One of the big questions facing Trump and his family is how they will avoid conflicts of interest between the vast constellation of their businesses and their role as America’s first family. The presidency is an incredibly powerful platform, not just for policy change but also for public visibility—which, in the age of “influencers,” often doubles as marketing.

Trump has said he will put three of his children (including Ivanka Trump) in charge of his companies while he is in office, but critics have raised questions about family members inappropriately using their public roles for financial benefit. The Trump family has all sorts of businesses that could get product placements over the next four years. Will President Trump stay in his hotels during his travels, or play a few holes on his own golf courses now and again? Will Ivanka Trump wear her own label at state dinners?

Following the reaction to the press release about her bangle, Ivanka Trump’s company said it is still adapting to the new situation it finds itself in. “This notification was sent by a well-intentioned marketing employee at one of our companies who was following customary protocol, and who, like many of us, is still making adjustments post-election,” Abigail Klem, president of the Ivanka Trump brand, said in a statement. “We are proactively discussing new policies and procedures with all of our partners going forward.” What that may look like is still unclear. The brand said it had no further statements.

It’s not unusual for America’s first ladies to promote brands in their choice of clothing, jewelry and shoes. Indeed, Michelle Obama made a point of championing young designers including Jason Wu and Christian Siriano. Some have predicted that Ivanka Trump will become more vocal and visible during her father’s administration than his wife, Melania Trump, who has expressed reluctance to step into the spotlight.


“Ivanka has long been followed for her style and she connects well to her fanbase, more so than the future First Lady,” says Daniel Saynt, cofounder and CEO of Socialyte, an influencer marketing agency. “I wouldn’t be surprised if she’s the face the fashion industry praises as the initial shock of a Trump presidency subsides, skipping over the robotic and seemingly stoic Melania for covers.”

If the fashionable Ivanka Trump becomes the de facto first lady and regularly wears her own line, she’ll be the one reaping the financial gains that the visibility brings.

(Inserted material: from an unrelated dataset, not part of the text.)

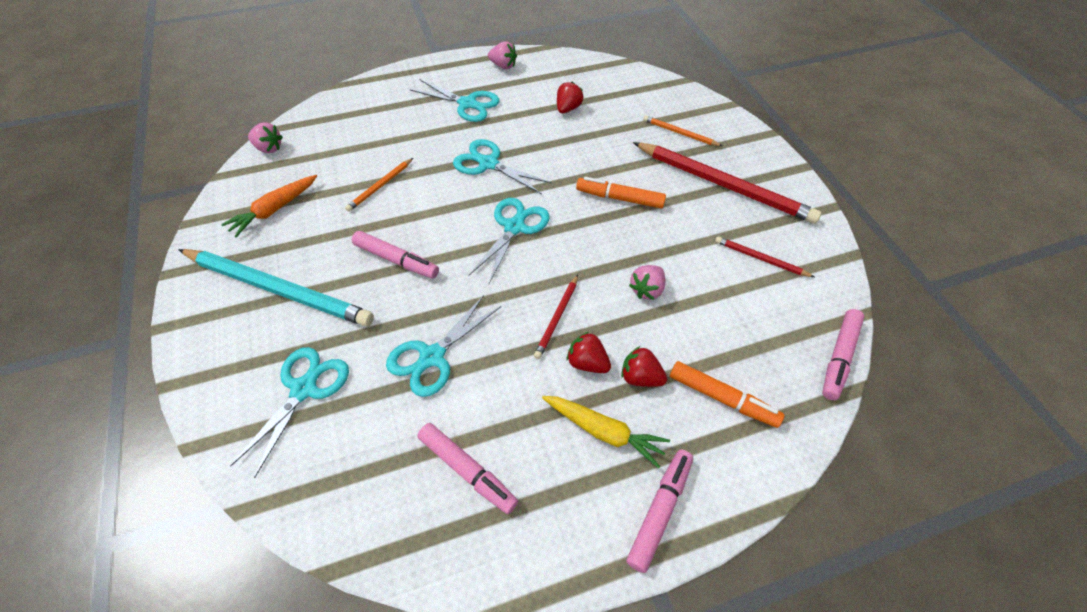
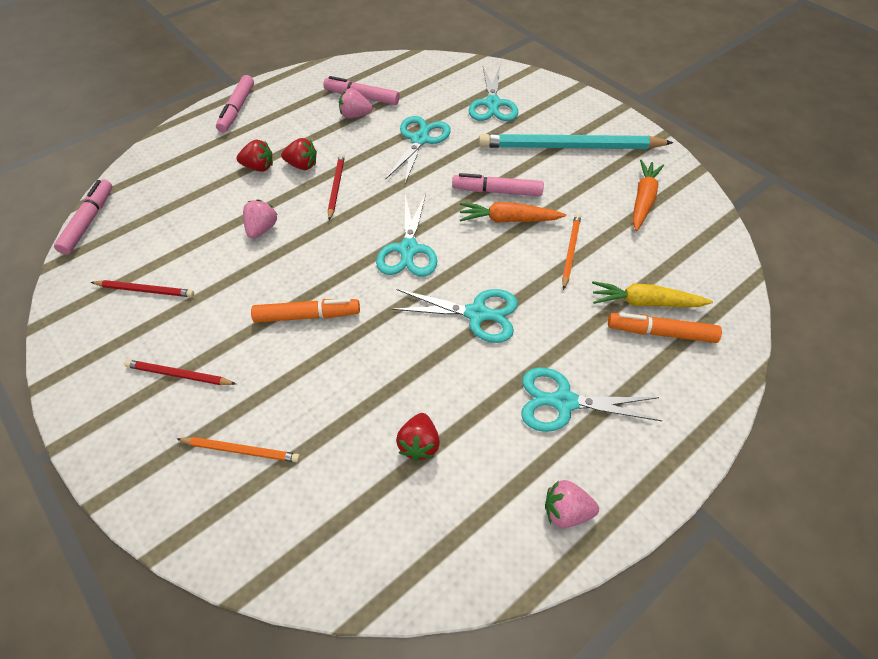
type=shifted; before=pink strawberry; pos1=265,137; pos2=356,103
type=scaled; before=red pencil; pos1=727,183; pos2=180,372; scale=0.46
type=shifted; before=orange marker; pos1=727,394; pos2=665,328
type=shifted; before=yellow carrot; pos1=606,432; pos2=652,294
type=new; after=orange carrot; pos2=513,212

The 60 Minutes interview isn’t the first time her company has invited followers to shop Ivanka Trump’s look. She wore her own line for her big speech at the Republican National Convention in July, and then her brand tweeted a link to followers linking to a Macy’s page to buy the same sheath dress.


Of course, the political spotlight could cut both ways. Those disgusted by Donald Trump’s policies and his comments about groping women without consent are boycotting Trump brands, including Ivanka Trump’s, using the hashtag #GrabYourWallet.